Was soll man von diesem Text halten?

Er ist ein Beispiel für ideologische journalistische Politik.
1. Redaktionelles Recyclen: vor einem dreiviertel Jahr war ein ähnlicher Text zu lesen (s. meinen Blog vom 7.7.2014).
2. Werben für das Vorurteil: Verantwortlich für die Gewichtszunahme und für die Schwierigkeit, Gewicht zu reduzieren, ist ein evolutionär entstandenes, unbeeinflussbares System von Neuronen, das uns permanent mit Ess-Impulsen versorgt.
3. Werben für die Konzeption: das neuronale System bestimmt, wir folgen.

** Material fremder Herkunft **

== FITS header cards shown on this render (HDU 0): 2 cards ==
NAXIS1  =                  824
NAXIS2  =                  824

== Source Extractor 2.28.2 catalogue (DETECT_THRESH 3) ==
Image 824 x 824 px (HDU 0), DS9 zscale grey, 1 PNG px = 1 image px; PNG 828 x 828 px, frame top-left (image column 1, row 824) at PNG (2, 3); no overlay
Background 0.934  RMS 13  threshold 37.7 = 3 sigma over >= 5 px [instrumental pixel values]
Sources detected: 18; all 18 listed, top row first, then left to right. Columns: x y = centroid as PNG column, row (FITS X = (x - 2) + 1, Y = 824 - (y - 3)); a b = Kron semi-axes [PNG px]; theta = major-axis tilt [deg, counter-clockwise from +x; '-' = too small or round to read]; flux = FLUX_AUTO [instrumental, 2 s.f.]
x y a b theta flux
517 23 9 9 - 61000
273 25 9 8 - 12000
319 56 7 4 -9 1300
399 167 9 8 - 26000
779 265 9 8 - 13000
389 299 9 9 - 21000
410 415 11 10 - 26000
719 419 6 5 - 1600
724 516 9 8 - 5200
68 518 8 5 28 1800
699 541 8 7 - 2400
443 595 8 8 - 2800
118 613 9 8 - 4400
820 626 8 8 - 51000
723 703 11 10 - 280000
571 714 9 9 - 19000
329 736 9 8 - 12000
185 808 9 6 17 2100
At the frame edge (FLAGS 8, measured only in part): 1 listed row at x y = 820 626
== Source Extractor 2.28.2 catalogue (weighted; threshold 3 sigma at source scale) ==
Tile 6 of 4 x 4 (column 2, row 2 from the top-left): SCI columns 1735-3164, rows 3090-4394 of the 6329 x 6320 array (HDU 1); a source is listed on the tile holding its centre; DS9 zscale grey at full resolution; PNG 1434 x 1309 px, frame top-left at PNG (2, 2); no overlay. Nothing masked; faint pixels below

4. Werben für den wissenschaftlich geschminkten Imperialismus, die Bedeutung des seelischen Geschehens und seiner Zeitlichkeit zu kassieren. Aber Essen ist eine Lebensform, mit der wir die Balance unserer Verfassungen regulieren; Lebensformen haben eine Geschichte; sie lassen sich nur über lange Zeiträume verändern.
5. Werben für den direkten, schnellen, inhumanen Eingriff: wenn (kurzfristige) Diäten nicht helfen, kann der chirurgische Eingriff helfen per Magen-Verkleinerung und Entfernung des (vermeintlich) zuständigen neuronalen Systems - wovon Werner Bartens am Ende seines Textes spricht.
6. Werben für die Ideologie des Konsums und für die Idee des kapitalistischen Wachstums: wenn das neuronale System uns drängt, können wir nicht anders als nachgeben. Die alte, gut begründete und wirksame Idee, dass die Regulation der Wünsche (die Ess- und Trink-Wünsche eingeschlossen) die eigene Autonomie etabliert, wird für obsolet erklärt. Nachgeben ist Konsumieren.
7. Werben für die individuelle, politische Passivität. Wir können uns nur noch die Haare raufen und die Schultern zucken.
8. Werben für den gesellschaftspolitischen Stillstand.